You can fix this issue by not reinventing the wheel and simply using readFile and writeFile:
doit file = do
contents <- readFile file
putStrLn contents
writeFile file "new content"
But suppose you want the new content to depend on the old content. Then you cannot, generally, simply do
doit file = do
contents <- readFile file
writeFile file $ process contents
because the writeFile may affect what the readFile returns (remember, it has not actually read the file yet). Or, depending on your operating system, you might not be able to open the same file for reading and writing on two separate handles. The simple but ugly workaround is
doit file = do
contents <- readFile file
length contents `seq` (writeFile file $ process contents)
which will force readFile to read the entire file and close it before the writeFile action can begin.
I think the easiest way to solve this problem is useing strict IO:
import qualified System.IO.Strict as S
main = do
file <- S.readFile "filename"
writeFile "filename" file
You can duplicate the file Handle, do lazy write with original one (to the end of file) and lazy read with another. So no strictness annotation involved in case of appending to file.
import System.IO
import GHC.IO.Handle
main :: IO ()
main = do
h <- openFile "filename" ReadWriteMode
h2 <- hDuplicate h
hSeek h2 AbsoluteSeek 0
originalFileContents <- hGetContents h2
putStrLn originalFileContents
hSeek h SeekFromEnd 0
hPutStrLn h $ concatMap ("{new_contents}" ++) (lines originalFileContents)
hClose h2
hClose h
The hDuplicate function is provided by GHC.IO.Handle module.
Returns a duplicate of the original handle, with its own buffer. The two Handles will share a file pointer, however. The original handle's buffer is flushed, including discarding any input data, before the handle is duplicated.
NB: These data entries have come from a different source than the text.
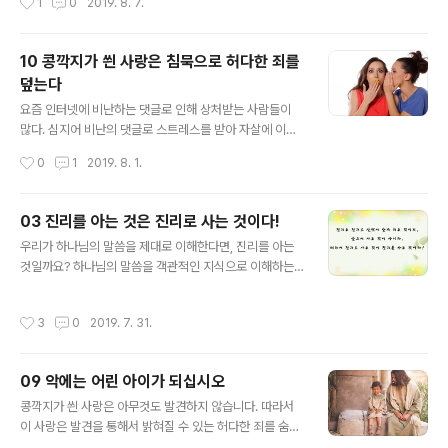
1
0
2019. 8. 7.
고 용서받은 자의 죄를 제거..
이었다”는 반응을 보였다. 어머니는 “아들이 15년 전쯤 원
양어선을 타면서 고생해 번 돈을 내 암 수술비에 다 쓰려하
기에 말렸더니 ‘돌아가시더라도 수술은 해보고 돌아가셔야
10 콩깍지가 씐 사랑은 침묵으로 허다한 죄를
한다’며 나를 수술시켜 이렇게 살 수 있게 해줬다”며 눈물
덮는다
을 훔쳤다고 전했다. 도대체 어떻게 된 일일까? 나는 이런
글 내용
상상을 해본다. 이 살인자의 엄마가 감옥에 갇힌 아들을 찾
요즘 인터넷에 비난하는 댓글로 인해 상처받는 사람들이
아간다. 아들 면회를 요청하고 아들을 만나며 말한다. “우
많다. 심지어 비난의 댓글로 스트레스를 받아 자살에 이르
리 아들은 그런 아들 아녀. 절대 사람을 죽일 사람이 아니
기까지 하는 뉴스를 듣는다. 이미 다 알다시피, 연예인들도
작성시간
0
1
2019. 8. 1.
지. 그렇지?” 모든 사..
악성 댓글로 인해 자살한 경우도 있다. 악성 댓글과 악성 루
머로 인한 억울함과 외로움, 우울함을 이기지 못하고 목숨
을 끊는 일이 있는 것이다. 이런 점에서 우리가 생각해 볼
03 진리를 아는 것은 진리로 사는 것이다!
수 있는 주제가 “침묵”이다. 콩깍지가 씐 사랑은 침묵으로
글 내용
우리가 하나님의 말씀을 제대로 이해한다면, 진리를 아는
허다한 죄를 덮기 때문이다. 예를 들어, 사랑하는 두 남녀를
것일까요? 하나님의 말씀을 객관적인 지식으로 이해하는
생각해보자. 때로는 사랑하는 두 사람은 그들의 관계가 숨
것, 그래서 이 지식을 다른 사람에게 설명할 수 있는 것은
겨지기를 바라는 경우가 있다. 그때 그들이 서로에게 사랑
진리를 아는 것일까요? 지금 이 글은 여러분에게 말씀을 조
을 고백하고 서로에게 비밀을 간직하자고 약속하는 순간을
작성시간
3
0
2019. 7. 31.
금 더 자세히 설명함으로써 진리에 이를 수 있도록 도와주
가정해 보라. 거기에 우연치 않게 제 3자가 있었다. 그러나
고 있는 걸까요? 아니, 전혀 그럴 수 없습니다. 왜냐하면 진
이 사람은 성실하고 다정..
리는 “예수 그리스도”이기 때문입니다. 예수 그리스도께서
09 악에는 어린 아이가 되십시오
진리라면, 진리는 그분을 아는 것이고 “답안”입니다. 그러
글 내용
나 이것은 대답될 수 없습니다. 물론, 이런 식으로 설명하면
콩깍지가 씐 사랑은 아무것도 발견하지 않습니다. 따라서
진리는 단순하지만 또한 복잡해질 수도 있습니다. 진리는
이 사랑은 발견을 통해서 밝혀질 수 있는 허다한 죄를 숨깁
아이들도 이해할만큼 단순한 것도 사실이지만, 누구도 이
니다. 바울 사도는 말합니다. “형제들아 지혜에는 아이가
With hSeek you can set position of the handle before reading or writing.
But I'm not sure how reliable would be using "AbsoluteSeek 0" instead of "SeekFromEnd 0" for writing, i.e. overwriting contents. Generally I would suggest to write to a temporary file first, for example using openTempFile (from System.IO), and then replace original.
It's ugly but you can force the contents to be read by asking for the length of the input and seq'ing it with the next statement in your do-block. But really the solution is to use a strict version of hGetContents. I'm not sure what it's called.